The scientific project was conceived in 2015 in the wake of the Maidan revolution. “What we recognised at that time is that Ukraine is a sort of proving ground for things that are going to become major preoccupations of the world more broadly,” says Younger. “Hybrid warfare, information propaganda, fake news, all of these sorts of themes have really been dealt with by Ukrainians longer than they were at the forefront of our consciousness elsewhere in the world.”
The partnership with Myriad Canada in mid-2019 gave the project the programme support it needed. “Myriad Canada has been the ideal partner for us, because everything is perfectly arranged to handle situations exactly like ours where we’re working in multiple international contexts,” says Younger.
Learning from each other
Through fellowships, the project helps Ukrainian intellectuals build new networks crucial for the success of reform efforts and for building a sovereign state governed by the rule of law. Fellows represent a wide range of disciplines, including historians, political scientists and anthropologists. At IWM they get the opportunity to meet with their counterparts and leading scholars in their fields from all over Europe, finding new ways to frame Ukrainian realities within the broader global context.
At the same time, European scholars are able come into contact with question of Ukraine and with Ukrainian academics, often for the first time. “From the European side, one of the things we have recognised is how much more complicated the Ukrainian story is than what we’re often seeing in the media,” says Younger. Scholars from Europe and North America gain insight into dynamics in Ukraine relevant to the European present and future. “We have as much to learn from Ukrainians as they do from all of us,” says Younger. “There is a new generation and a new initiative to make changes within Ukrainian politics and society and scholars come away very energised by that. A lot of them tell me it gives them hope for Europe more broadly.”
Innovative events
In December 2019 the IWM hosted the highly successful closing conference of the bilateral cultural year of Austria-Ukraine, examining the modern history of the region between Vienna and Kiev. “There are multi-directional movements of people, ideas, objects,” Younger explains. “It’s this complicated exchange that both sides benefit from.”
The innovative and historical conference brought together scholars from all over Europe and attracted a wide audience with its public programme. The dialogue project is following up on new insights gained through the conference while preparing for another large conference in 2021. In the meantime, the IWM will continue to organise smaller events, discussions and seminars featuring fellows and open to the public.

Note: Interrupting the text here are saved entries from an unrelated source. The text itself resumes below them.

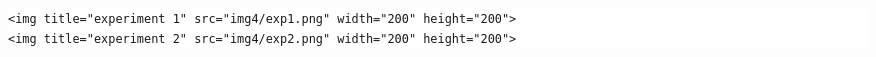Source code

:     <img title="experiment 1" src="img4/exp1.png" width="200" height="200">
    <img title="experiment 2" src="img4/exp2.png" width="200" height="200">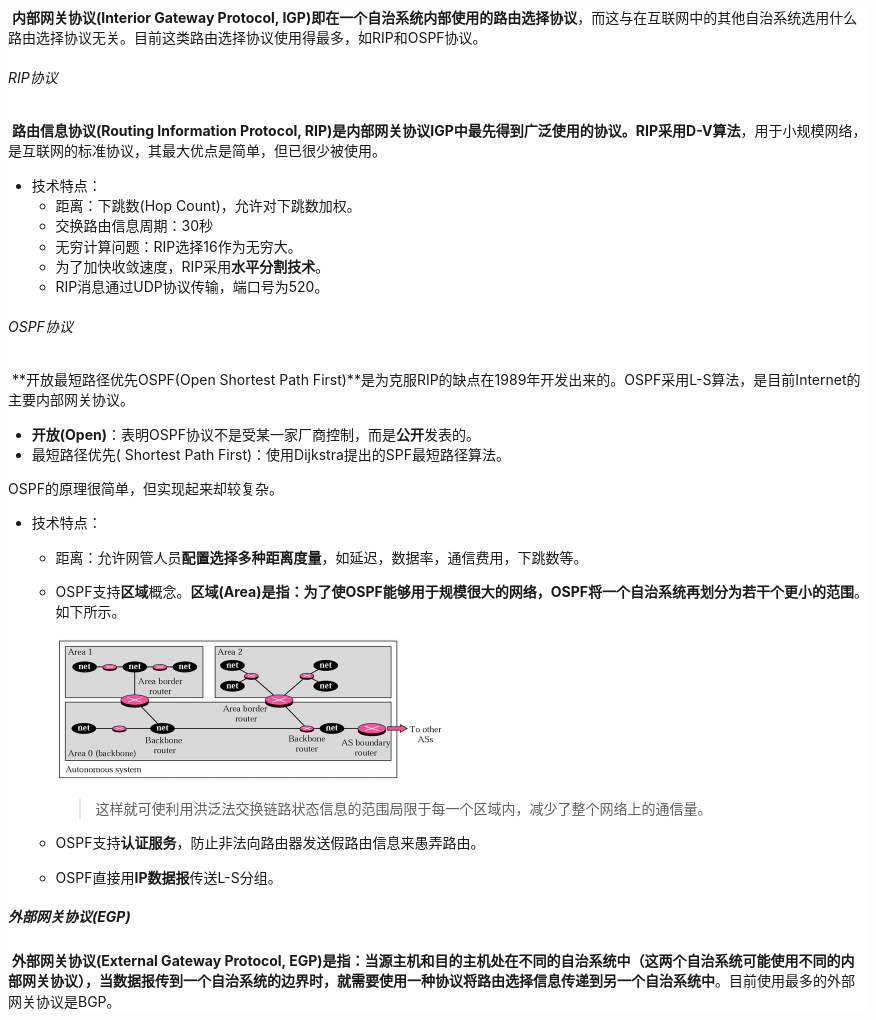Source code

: ​		**内部网关协议(Interior Gateway Protocol, IGP)**即**在一个自治系统内部使用的路由选择协议**，而这与在互联网中的其他自治系统选用什么路由选择协议无关。目前这类路由选择协议使用得最多，如RIP和OSPF协议。

###### RIP协议

​		**路由信息协议(Routing Information Protocol, RIP)**是内部网关协议IGP中最先得到广泛使用的协议。RIP采用**D-V算法**，用于小规模网络，是互联网的标准协议，其最大优点是简单，但已很少被使用。

* 技术特点：
    * 距离：下跳数(Hop Count)，允许对下跳数加权。
    * 交换路由信息周期：30秒
    * 无穷计算问题：RIP选择16作为无穷大。
    * 为了加快收敛速度，RIP采用**水平分割技术**。
    * RIP消息通过UDP协议传输，端口号为520。

###### OSPF协议

​		**开放最短路径优先OSPF(Open Shortest Path First)**是为克服RIP的缺点在1989年开发出来的。OSPF采用L-S算法，是目前Internet的主要内部网关协议。

* **开放(Open)**：表明OSPF协议不是受某一家厂商控制，而是**公开**发表的。
* 最短路径优先( Shortest Path First)：使用Dijkstra提出的SPF最短路径算法。

OSPF的原理很简单，但实现起来却较复杂。

* 技术特点：

    * 距离：允许网管人员**配置选择多种距离度量**，如延迟，数据率，通信费用，下跳数等。

    * OSPF支持**区域**概念。**区域(Area)**是指：为了使OSPF能够用于规模很大的网络，OSPF**将一个自治系统再划分为若干个更小的范围**。如下所示。

        <img src="src/image-20211108011825978.png" alt="image-20211108011825978" style="zoom: 50%;" />

        > ​		这样就可使利用洪泛法交换链路状态信息的范围局限于每一个区域内，减少了整个网络上的通信量。

    * OSPF支持**认证服务**，防止非法向路由器发送假路由信息来愚弄路由。

    * OSPF直接用**IP数据报**传送L-S分组。



##### 外部网关协议(EGP)

​		**外部网关协议(External Gateway Protocol, EGP)**是指：当源主机和目的主机处在不同的自治系统中（这两个自治系统可能使用不同的内部网关协议），当数据报传到一个自治系统的边界时，就需要**使用一种协议将路由选择信息传递到另一个自治系统中**。目前使用最多的外部网关协议是BGP。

Recently they have also shifted to more online event formats in the wake of the COVID-19 pandemic.
More than power politics
Through its research, publications and events, the project allows a deeper scientific look into a country with a complex history and unique society that go far beyond the current power struggle between Western Europe and Russia. “I think the crucial question here is maintaining agency for Ukraine and for Ukrainians in all of these discussions,” says Younger. “We are trying to remind people that Ukraine is a real place that it has its own concerns that go beyond just broad questions of geopolitics.”
Younger herself has been devoted to the study of Ukraine since she visited the country for the first time when she was fifteen years old. Immediately captivated by the confluence of the Habsburg and Russian empires, Catholicism and Orthodoxy, she went on to do a PhD in history. Explaining why she found Ukraine so enthralling, she says, “I was fascinated by it as a sort of in-between zone, as a sort of borderland, as a place where a ton of different currents collide and come together, and the way that the local population works through these and tries to mould them to their own realities.”